§ **WRITTEN EXERCISE A**: Set down, word for word, the part of the discussion text that opens with the words containing "Of course this" and closes with "true for EA.".

My claim is that the Manifest organizers should have the right to invite him even if he'd said that more recently. But appreciate you giving your perspective, since I did ask for that (just clarifying the "agree" part).

Having said that, given that there is a very clear non-genocidal reading, I do not think it is a clear example of hate speech in quite the same sense as Hanania's animals remark

I have some object-level views about the relative badness but my main claim is more that this isn't a productive type of analysis for a community to end up doing, partly because it's so inherently subjective, so I support drawing lines that help us not need to do this analysis (like "organizers are allowed to invite you either way").

Why doesn't this imply that EA should get better at power struggles (e.g. by putting more resources into learning/practicing/analyzing corporate politics, PR, lobbying, protests, and the like)?

Of course this is all a spectrum, but I don't believe this implication in part because I expect that impact is often heavy-tailed. You do something really well first and foremost by finding the people who naturally inclined towards being some of the best in the world at it. If a community that was really good at power struggles tried to get much better at truth-seeking, it would probably still not do a great job at pushing the intellectual frontier, because it wouldn't be playing to its strengths (and meanwhile it would trade off a lot of its power-seeking ability). I think the converse is true for EA.

I broadly endorse Jeff's comment above. To put it another way, though: I think many (but not all) of the arguments from the Kolmogorov complicity essay apply whether the statements which are taboo to question are true or false. As per the quote at the top of the essay:

"A good scientist, in other words, does not merely ignore conventional wisdom, but makes a special effort to break it. Scientists go looking for trouble."

That is: good scientists will try to break a wide range of conventional wisdom. When the conventional wisdom is true, then they will fail. But the process of trying to break the conventional wisdom may well get them in trouble either way, e.g. because people assume they're pushing an agenda rather than "just asking questions".

Collected data entries
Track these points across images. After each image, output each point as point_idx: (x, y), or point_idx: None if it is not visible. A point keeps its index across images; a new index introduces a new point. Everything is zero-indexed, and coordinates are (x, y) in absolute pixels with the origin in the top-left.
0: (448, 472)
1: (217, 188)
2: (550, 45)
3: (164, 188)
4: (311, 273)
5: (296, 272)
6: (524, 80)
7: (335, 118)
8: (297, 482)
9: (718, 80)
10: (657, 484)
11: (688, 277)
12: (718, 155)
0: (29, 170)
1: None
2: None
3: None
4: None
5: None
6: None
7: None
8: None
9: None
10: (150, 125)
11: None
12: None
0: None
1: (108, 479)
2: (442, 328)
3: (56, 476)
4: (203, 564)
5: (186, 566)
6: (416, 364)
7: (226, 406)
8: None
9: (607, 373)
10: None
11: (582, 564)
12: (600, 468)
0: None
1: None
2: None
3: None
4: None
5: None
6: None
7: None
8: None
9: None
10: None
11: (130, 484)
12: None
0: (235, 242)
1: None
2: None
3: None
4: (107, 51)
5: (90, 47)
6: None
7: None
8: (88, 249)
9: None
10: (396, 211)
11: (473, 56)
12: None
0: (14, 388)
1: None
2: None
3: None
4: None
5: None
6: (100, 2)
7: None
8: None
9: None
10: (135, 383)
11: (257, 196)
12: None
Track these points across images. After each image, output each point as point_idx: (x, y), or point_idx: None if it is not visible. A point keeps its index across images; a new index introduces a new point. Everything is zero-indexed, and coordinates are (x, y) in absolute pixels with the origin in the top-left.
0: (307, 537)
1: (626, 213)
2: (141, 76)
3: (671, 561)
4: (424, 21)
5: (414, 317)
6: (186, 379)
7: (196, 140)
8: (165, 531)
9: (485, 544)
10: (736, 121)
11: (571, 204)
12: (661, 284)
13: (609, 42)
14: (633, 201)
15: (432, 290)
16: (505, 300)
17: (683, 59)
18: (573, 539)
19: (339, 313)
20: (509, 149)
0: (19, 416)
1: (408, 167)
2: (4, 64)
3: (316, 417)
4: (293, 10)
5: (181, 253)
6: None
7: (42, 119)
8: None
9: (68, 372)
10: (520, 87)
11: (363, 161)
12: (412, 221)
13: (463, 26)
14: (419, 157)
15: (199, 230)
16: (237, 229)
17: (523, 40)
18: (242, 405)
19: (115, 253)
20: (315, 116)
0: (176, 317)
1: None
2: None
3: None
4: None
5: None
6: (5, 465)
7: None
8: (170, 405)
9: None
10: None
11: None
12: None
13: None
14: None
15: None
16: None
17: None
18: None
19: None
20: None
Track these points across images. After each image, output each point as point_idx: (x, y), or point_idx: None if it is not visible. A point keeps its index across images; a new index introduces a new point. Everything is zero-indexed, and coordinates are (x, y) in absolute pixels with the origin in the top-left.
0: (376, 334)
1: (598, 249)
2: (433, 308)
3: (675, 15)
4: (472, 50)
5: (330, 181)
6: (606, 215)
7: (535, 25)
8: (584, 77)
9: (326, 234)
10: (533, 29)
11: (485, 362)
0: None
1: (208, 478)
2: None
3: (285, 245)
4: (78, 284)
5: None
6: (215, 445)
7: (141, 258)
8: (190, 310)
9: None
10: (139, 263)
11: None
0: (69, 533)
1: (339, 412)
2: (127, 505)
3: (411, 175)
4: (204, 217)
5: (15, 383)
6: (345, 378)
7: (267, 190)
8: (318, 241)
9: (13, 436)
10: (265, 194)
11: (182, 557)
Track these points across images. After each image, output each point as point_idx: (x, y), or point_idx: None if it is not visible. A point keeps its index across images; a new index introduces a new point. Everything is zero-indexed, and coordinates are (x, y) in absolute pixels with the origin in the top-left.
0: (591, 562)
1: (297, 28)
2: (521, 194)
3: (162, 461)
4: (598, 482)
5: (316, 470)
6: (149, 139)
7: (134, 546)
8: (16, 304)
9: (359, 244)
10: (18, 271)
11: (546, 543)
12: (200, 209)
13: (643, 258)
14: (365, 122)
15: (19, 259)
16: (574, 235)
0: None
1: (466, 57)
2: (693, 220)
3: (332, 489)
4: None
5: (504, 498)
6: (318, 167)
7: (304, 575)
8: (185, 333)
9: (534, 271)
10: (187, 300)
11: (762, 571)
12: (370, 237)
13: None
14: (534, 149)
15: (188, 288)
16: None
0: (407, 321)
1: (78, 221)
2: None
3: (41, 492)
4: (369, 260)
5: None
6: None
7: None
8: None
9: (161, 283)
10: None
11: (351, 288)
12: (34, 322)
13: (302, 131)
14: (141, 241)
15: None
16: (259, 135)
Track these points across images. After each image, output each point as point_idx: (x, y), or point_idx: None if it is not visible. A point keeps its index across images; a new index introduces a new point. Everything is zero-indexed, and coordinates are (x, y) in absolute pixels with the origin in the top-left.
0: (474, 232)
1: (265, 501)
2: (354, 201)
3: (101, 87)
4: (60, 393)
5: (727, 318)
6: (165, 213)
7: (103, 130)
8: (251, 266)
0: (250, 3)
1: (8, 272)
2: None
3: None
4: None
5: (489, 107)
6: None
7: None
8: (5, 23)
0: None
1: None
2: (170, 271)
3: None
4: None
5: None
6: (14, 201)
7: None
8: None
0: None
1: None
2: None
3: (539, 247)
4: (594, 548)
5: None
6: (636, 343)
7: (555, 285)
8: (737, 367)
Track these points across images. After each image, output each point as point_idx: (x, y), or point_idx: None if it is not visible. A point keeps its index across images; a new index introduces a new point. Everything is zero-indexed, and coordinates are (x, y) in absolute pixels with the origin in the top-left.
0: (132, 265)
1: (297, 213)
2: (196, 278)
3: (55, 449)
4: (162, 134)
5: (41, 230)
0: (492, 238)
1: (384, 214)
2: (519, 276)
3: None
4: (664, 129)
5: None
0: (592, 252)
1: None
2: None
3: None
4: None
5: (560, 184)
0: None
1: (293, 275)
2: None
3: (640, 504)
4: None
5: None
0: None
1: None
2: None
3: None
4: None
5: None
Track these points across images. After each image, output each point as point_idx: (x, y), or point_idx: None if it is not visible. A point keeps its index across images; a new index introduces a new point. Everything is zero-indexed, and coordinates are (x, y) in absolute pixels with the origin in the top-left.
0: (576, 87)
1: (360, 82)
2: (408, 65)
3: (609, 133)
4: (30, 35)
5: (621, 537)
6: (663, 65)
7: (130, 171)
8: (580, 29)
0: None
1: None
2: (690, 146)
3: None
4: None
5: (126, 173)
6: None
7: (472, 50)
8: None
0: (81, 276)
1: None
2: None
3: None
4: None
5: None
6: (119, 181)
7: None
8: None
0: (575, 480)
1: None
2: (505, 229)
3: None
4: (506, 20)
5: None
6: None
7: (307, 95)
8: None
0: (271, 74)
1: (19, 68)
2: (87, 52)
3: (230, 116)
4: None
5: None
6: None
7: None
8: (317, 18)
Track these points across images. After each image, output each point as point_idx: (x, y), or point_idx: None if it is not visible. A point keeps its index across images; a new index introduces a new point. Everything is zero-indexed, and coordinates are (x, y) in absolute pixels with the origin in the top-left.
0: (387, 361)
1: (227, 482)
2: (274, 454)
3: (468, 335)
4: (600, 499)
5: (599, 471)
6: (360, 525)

§ **WRITTEN EXERCISE B**: Rewrite the records as a numbered list, starting with the first line of the records and ending with the line containing "4: (107, 51)", both included. Leave out blank lines and include no other lines.

§ **RESPONSE A**:
Of course this is all a spectrum, but I don't believe this implication in part because I expect that impact is often heavy-tailed. You do something really well first and foremost by finding the people who naturally inclined towards being some of the best in the world at it. If a community that was really good at power struggles tried to get much better at truth-seeking, it would probably still not do a great job at pushing the intellectual frontier, because it wouldn't be playing to its strengths (and meanwhile it would trade off a lot of its power-seeking ability). I think the converse is true for EA.

§ **RESPONSE B**:
1. Track these points across images. After each image, output each point as point_idx: (x, y), or point_idx: None if it is not visible. A point keeps its index across images; a new index introduces a new point. Everything is zero-indexed, and coordinates are (x, y) in absolute pixels with the origin in the top-left.
2. 0: (448, 472)
3. 1: (217, 188)
4. 2: (550, 45)
5. 3: (164, 188)
6. 4: (311, 273)
7. 5: (296, 272)
8. 6: (524, 80)
9. 7: (335, 118)
10. 8: (297, 482)
11. 9: (718, 80)
12. 10: (657, 484)
13. 11: (688, 277)
14. 12: (718, 155)
15. 0: (29, 170)
16. 1: None
17. 2: None
18. 3: None
19. 4: None
20. 5: None
21. 6: None
22. 7: None
23. 8: None
24. 9: None
25. 10: (150, 125)
26. 11: None
27. 12: None
28. 0: None
29. 1: (108, 479)
30. 2: (442, 328)
31. 3: (56, 476)
32. 4: (203, 564)
33. 5: (186, 566)
34. 6: (416, 364)
35. 7: (226, 406)
36. 8: None
37. 9: (607, 373)
38. 10: None
39. 11: (582, 564)
40. 12: (600, 468)
41. 0: None
42. 1: None
43. 2: None
44. 3: None
45. 4: None
46. 5: None
47. 6: None
48. 7: None
49. 8: None
50. 9: None
51. 10: None
52. 11: (130, 484)
53. 12: None
54. 0: (235, 242)
55. 1: None
56. 2: None
57. 3: None
58. 4: (107, 51)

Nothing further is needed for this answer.